What Motivates Invasivores: "It’s a great way where culinary interest can meet sustainability or ecological interest," says Roman, pointing out that the two are "often at odds.” Here, by contrast, “you can really do the right thing and it’s actually enjoyable.” 

To that end, here’s a recipe for eating periwinkles, courtesy of the inimitable Jacques Pépin. Roman got the famous chef on the phone when researching an article about cooking invasive species, and, as he writes on his site, “when I rang him up, he told me that he just collected some periwinkles along the [Connecticut] shore with his brother. He served the invaders with chilled white wine at his home that weekend.”

Of course he did. Below, Pépin’s recipe, in case you acquire the invasivore bug.  

Bigorneau à la Madison
from Jacques Pépin
Serves 4 to 6

3 cups periwinkles
1 tablespoon olive oil
1/2 teaspoon Tabasco
1/4 cup dry white wine

1. In a large bowl of cold water, wash and rub together approximately three cups of periwinkles, each about one inch in diameter.

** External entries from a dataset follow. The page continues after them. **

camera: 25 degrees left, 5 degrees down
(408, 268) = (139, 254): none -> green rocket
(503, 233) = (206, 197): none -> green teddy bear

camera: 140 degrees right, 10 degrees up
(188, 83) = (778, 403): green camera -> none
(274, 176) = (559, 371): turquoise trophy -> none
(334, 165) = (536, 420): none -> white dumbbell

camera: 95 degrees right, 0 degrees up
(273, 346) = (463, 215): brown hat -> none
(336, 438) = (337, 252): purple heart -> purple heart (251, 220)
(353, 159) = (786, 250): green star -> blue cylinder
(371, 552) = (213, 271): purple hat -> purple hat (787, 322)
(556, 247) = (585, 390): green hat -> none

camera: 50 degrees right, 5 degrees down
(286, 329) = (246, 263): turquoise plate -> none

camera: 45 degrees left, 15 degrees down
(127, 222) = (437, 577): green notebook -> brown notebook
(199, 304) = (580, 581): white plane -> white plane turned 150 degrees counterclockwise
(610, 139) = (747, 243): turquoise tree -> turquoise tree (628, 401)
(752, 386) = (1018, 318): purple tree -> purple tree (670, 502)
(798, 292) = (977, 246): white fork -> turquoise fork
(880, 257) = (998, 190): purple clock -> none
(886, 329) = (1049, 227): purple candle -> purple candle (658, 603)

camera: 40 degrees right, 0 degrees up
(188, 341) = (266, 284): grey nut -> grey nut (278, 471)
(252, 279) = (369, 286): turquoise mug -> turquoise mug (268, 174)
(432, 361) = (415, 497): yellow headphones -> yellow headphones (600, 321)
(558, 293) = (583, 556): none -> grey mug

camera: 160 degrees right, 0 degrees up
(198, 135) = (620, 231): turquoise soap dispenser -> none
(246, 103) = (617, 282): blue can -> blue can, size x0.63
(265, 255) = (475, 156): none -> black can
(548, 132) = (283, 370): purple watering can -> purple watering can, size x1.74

Lift the periwinkles from the water and put them in a medium saucepan, preferably stainless steel.
2. Add the olive oil, Tabasco, and wine to the periwinkles and bring to a hard boil. Cover and boil for 2 to 3 minutes, removing the lid and stirring them once or twice while they cook. Transfer to a bowl and let cool to warm.
3. Straight pins can be used to remove the snails from their shells. (Pépin notes: “At our house, we stick several pins into a wine cork and pull them out as needed at the table.”) The operculum should be removed before sticking a pin into the shell opening and extracting the flavorful meat.